"O
senhor aqui é idoso", gritava a senhora para o guarda, no meio da
confusão na porta do Detran da avenida Presidente Vargas, apontando com o dedo
o tal "senhor". Como ninguém protestasse, o policial abriu caminho
para que o velhinho enfim passasse à frente de todo mundo para buscar a sua
carteira.
Olhei
em volta e procurei com os olhos o velhinho, mas nada. De repente, percebi que
o "idoso" que a dama solidária queria proteger do empurra-empurra não
era outro senão eu.
Até
hoje não me refiz do choque, eu que já tinha me acostumado a vários e
traumáticos ritos de passagem para maturidade: dos 40, quando em crise se entra
pela primeira vez nos "enta"; dos 50, quando, deprimido, se sente que
jamais vai se fazer outros 50 (a gente acha que pode chegar aos 80, mas aos
100?); e dos 60, quando um eufemismo diz que a gente entrou na "terceira
idade". Nunca passou pela minha cabeça que houvesse uma outra
passagem, um outro marco, aos 65 anos. E, muito menos, nunca achei que viesse a
ser chamado, tão cedo, de "idoso", ainda mais numa fila do Detran.
Na
hora, tive vontade de pedir à tal senhora que falasse mais baixo. Na verdade,
tive vontade mesmo foi de lhe dizer: "idoso é o senhor seu pai". O
que mais irritava era a ausência total de hesitação ou dúvida. Como é que ela
tinha tanta certeza? Que ousadia! Quem lhe garantia que eu tinha 65 anos, se
nem pediu para ver minha identidade? E o guarda paspalhão, por que não criou um
caso, exigindo prova e documentos? Será que era tão evidente assim? Como além
de idoso eu era, um recém-operado, acabei aceitando ser colocado pela porta
adentro. Mas confesso que furei a fila sonhando com a massa gritando revoltada:
"esse coroa tá furando a fila! Ele não é idoso! Manda ele lá pro fim!"
Mas que nada, nem um pio.
O
silêncio de aprovação aumentava o sentimento de que eu era ao mesmo tempo
privilegiado e vítima - do tempo. Me lembrei da manhã em que acordei fazendo 60
anos. "Isso é uma sacanagem comigo", me disse, "eu não
mereço." Há poucos dias, ao revelar minha idade, uma jovem
universitária reagira assim: "Mas ninguém lhe dá isso." Respondi que,
em matéria de idade, o triste é que ninguém precisa dar para você ter. De
qualquer maneira, era um gentil consolo da linda jovem. Ali na porta do Detran,
nem isso, nenhuma alma caridosa para me "dar" um pouco menos. Subi e
a mocinha da mesa de informações apontou para os balcões 15 e 16, onde havia um
cartaz avisando: Gestantes, deficientes físicos e pessoas idosas." Hesitei
um pouco e ela, já impaciente, perguntou: "o senhor não tem mais de 65
anos? Não é idoso?
_ Não,
sou gestante - tive vontade de responder, mas percebi que não carregava nenhum
sinal aparente de que tinha amamentado ou estava prestes a amamentar alguém.

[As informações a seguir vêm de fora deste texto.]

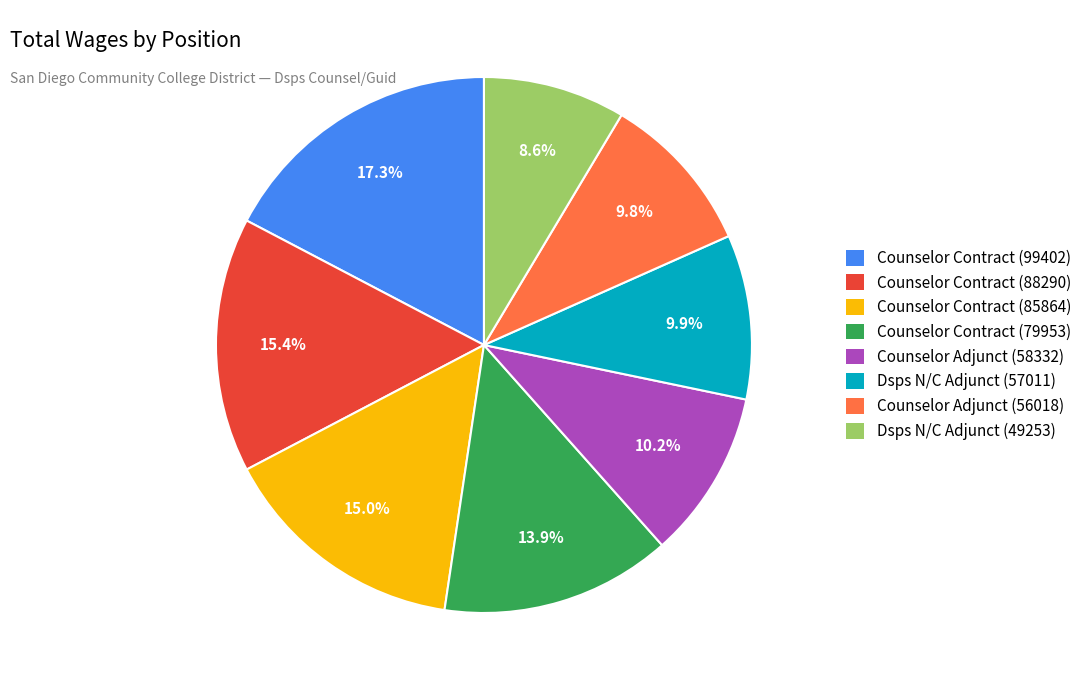

To the nearest percent, what is the difference between the Counselor Contract (99402) and Counselor Adjunct (58332) slice percentages?

7%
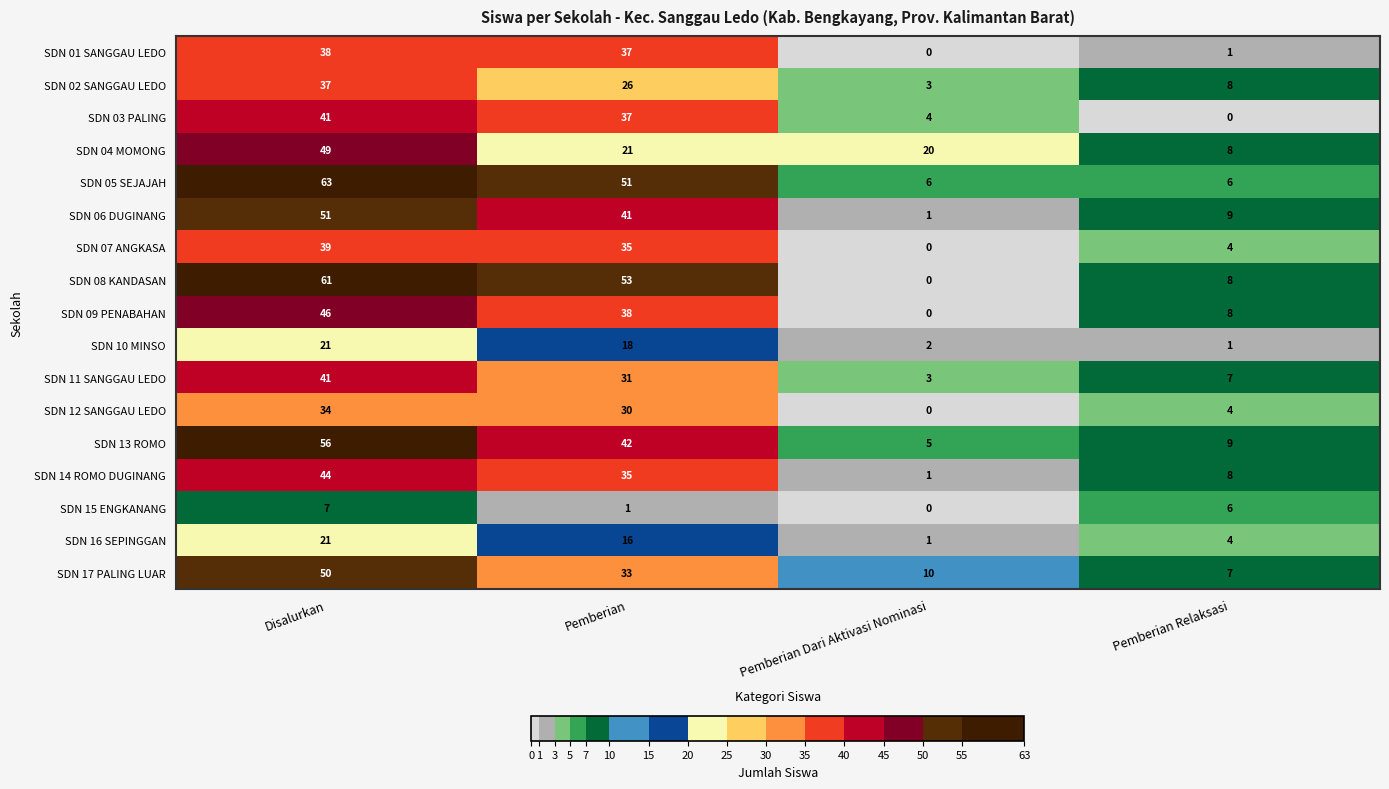

At which category does the chart reach its peak across all series?

Disalurkan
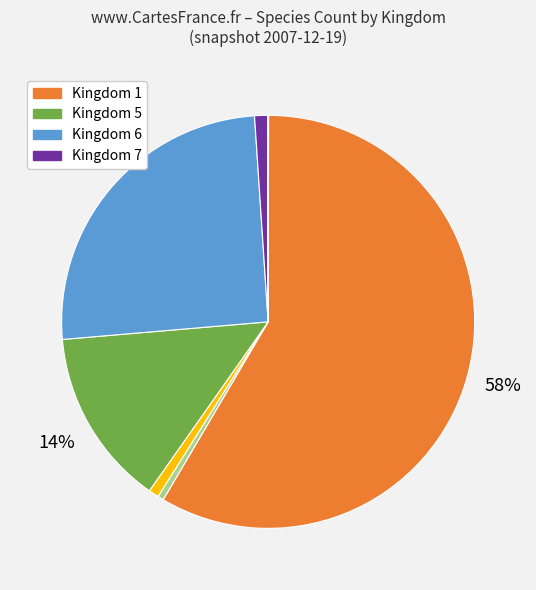

Is there a majority slice in this chart?

Yes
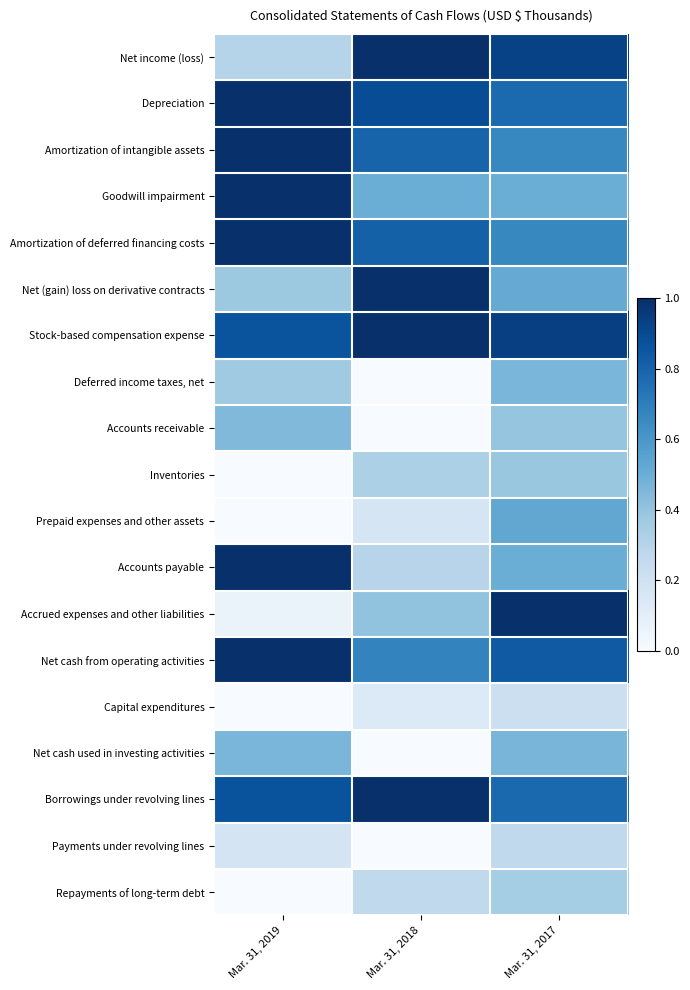

List the series in order of their peak value, highest first.

Net income (loss), Depreciation, Amortization of intangible assets, Goodwill impairment, Amortization of deferred financing costs, Net (gain) loss on derivative contracts, Stock-based compensation expense, Accounts payable, Accrued expenses and other liabilities, Net cash from operating activities, Borrowings under revolving lines, Prepaid expenses and other assets, Net cash used in investing activities, Deferred income taxes, net, Accounts receivable, Inventories, Repayments of long-term debt, Payments under revolving lines, Capital expenditures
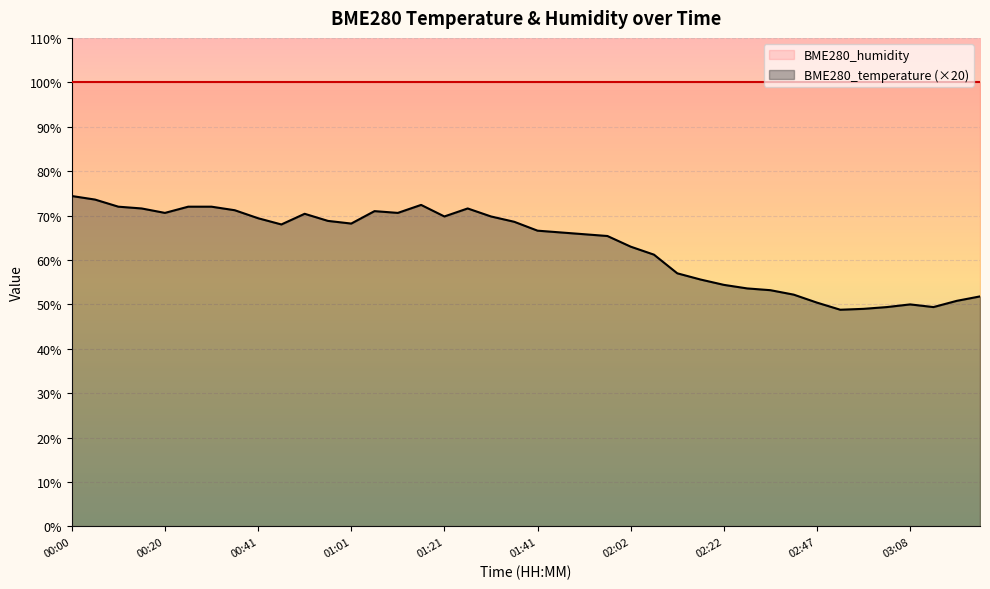

Reading left to right, list all the values displayed in this chart.

00:00=74.4	00:05=73.6	00:10=72.0	00:15=71.6	00:20=70.6	00:25=72.0	00:30=72.0	00:36=71.2	00:41=69.4	00:46=68.0	00:51=70.4	00:56=68.8	01:01=68.2	01:06=71.0	01:11=70.6	01:16=72.4	01:21=69.8	01:26=71.6	01:31=69.8	01:36=68.6	01:41=66.6	01:47=66.2	01:52=65.8	01:57=65.4	02:02=63.0	02:07=61.2	02:12=57.0	02:17=55.6	02:22=54.4	02:27=53.6	02:32=53.2	02:37=52.2	02:47=50.4	02:53=48.8	02:58=49.0	03:03=49.4	03:08=50.0	03:13=49.4	03:18=50.8	03:23=51.8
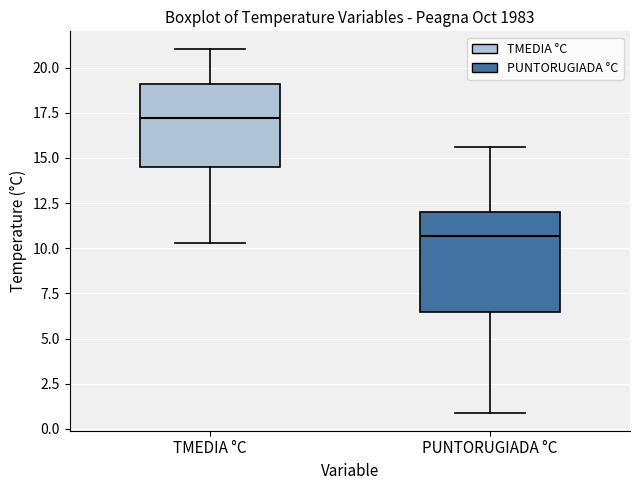

Which box's median line is the lowest?

PUNTORUGIADA °C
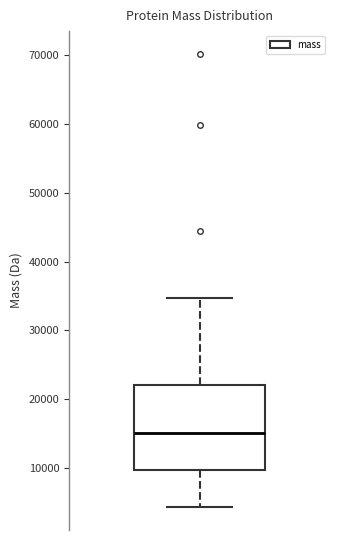

Transcribe this box plot: give where the median line is, the range the box spans, and where the two whiskers end, as read against the y-axis. The values are not printed on the chart, so give them approximately, as read against the axis.

median 15000, box 10000 to 22000, whiskers 4000 to 35000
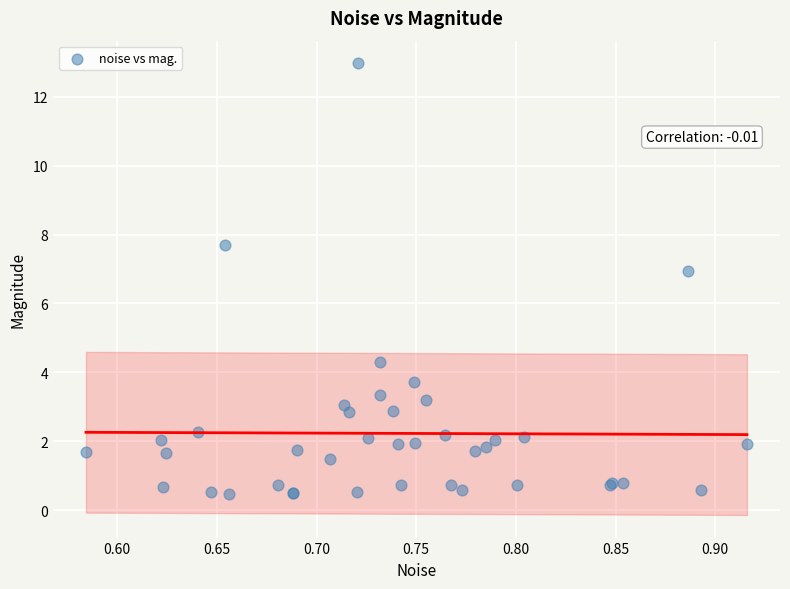

What Y value in the scatter plot is closest to 6?

6.9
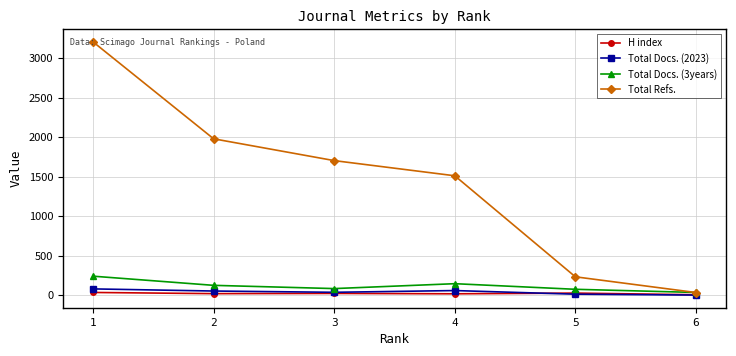

At which label does Total Docs. (2023) first exceed 52?

1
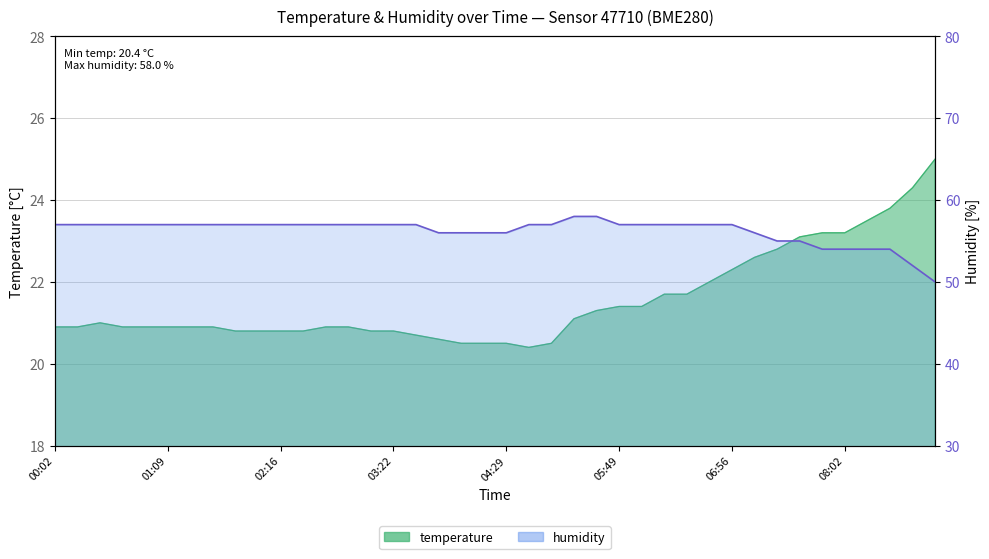

The humidity series shows 52.0 at 08:42. True or false?

True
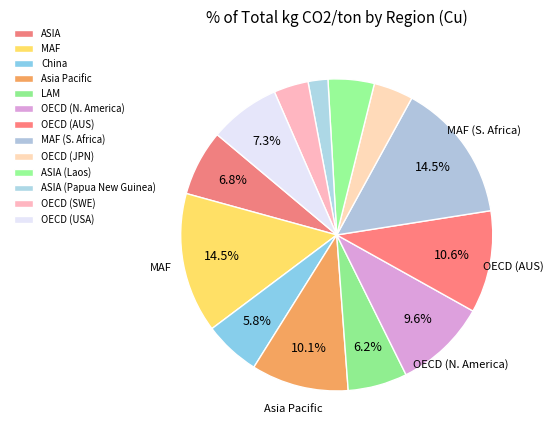

True or false: OECD (JPN) accounts for 4% of the total.

True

Saí resmungando: "não tenho mais, tenho só 65 anos."
O
ridículo, a partir de uma certa idade, é como você fica avaro em matéria de
tempo: briga por causa de um mês, de um dia. "Você nasceu no dia 14, eu
sou do dia 15", já ouvi essa discussão.
Enquanto
espero ser chamado, vou tentando me lembrar quem me faz companhia nesse triste
transe. Aí, se não me falha a memória - e essa é a segunda coisa que mais
falha nessa idade - me lembro que Fernando Henrique, Maluf e Chico Anysio
estariam sentados ali comigo. Por associação de ideias, ou de idades, vou
recordando também que só no jornalismo, entre companheiros de geração, há um
respeitável time dos que não entram mais em fila do Detran, ou estão quase não
entrando: Ziraldo, Dines, Gullar, Evandro Carlos, Milton Coelho, Jânio de
Freitas (Lemos, Cony, Barreto, Armando e Figueiró já andam de graça em um
ônibus há um bom tempo). Sei que devo estar cometendo injustiça com um ou
com outro - de ano, meses ou dias -, e eles vão ficar bravos. Mas não perdem
por esperar: é questão de tempo.
Ah,
sim, onde é que eu estava mesmo? "No Detran", diz uma voz. Ah, sim.
"E o atendimento?" Ah, sim, está mais civilizado, há mais ordem e
limpeza. Mas mesmo sem entrar em fila passa-se um dia para renovar a carteira.
Pelo menos alguma coisa se renova nessa idade.